• _ASSIGNMENT_:
Please return every record exactly as written, leaving out the pictures.

Items listed in a dataset:
((
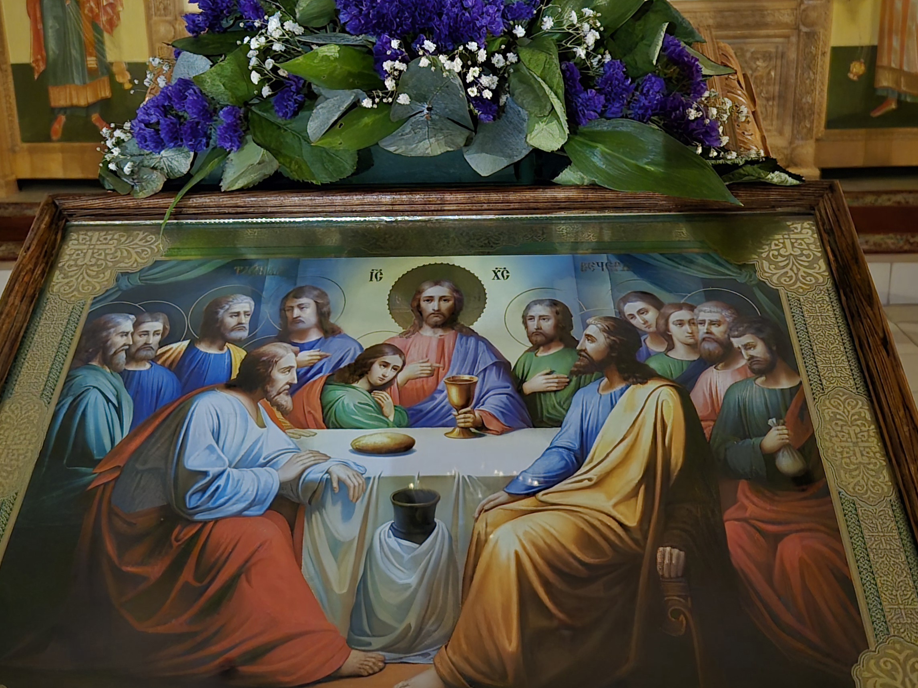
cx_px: 432
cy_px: 250
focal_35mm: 38
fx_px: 1008
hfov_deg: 48.9
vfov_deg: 37.5
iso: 2500
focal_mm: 5.4
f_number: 1.8
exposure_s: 1/17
))
• _SOLUTION FOR THIS PROBLEM_:
cx_px: 432
cy_px: 250
focal_35mm: 38
fx_px: 1008
hfov_deg: 48.9
vfov_deg: 37.5
iso: 2500
focal_mm: 5.4
f_number: 1.8
exposure_s: 1/17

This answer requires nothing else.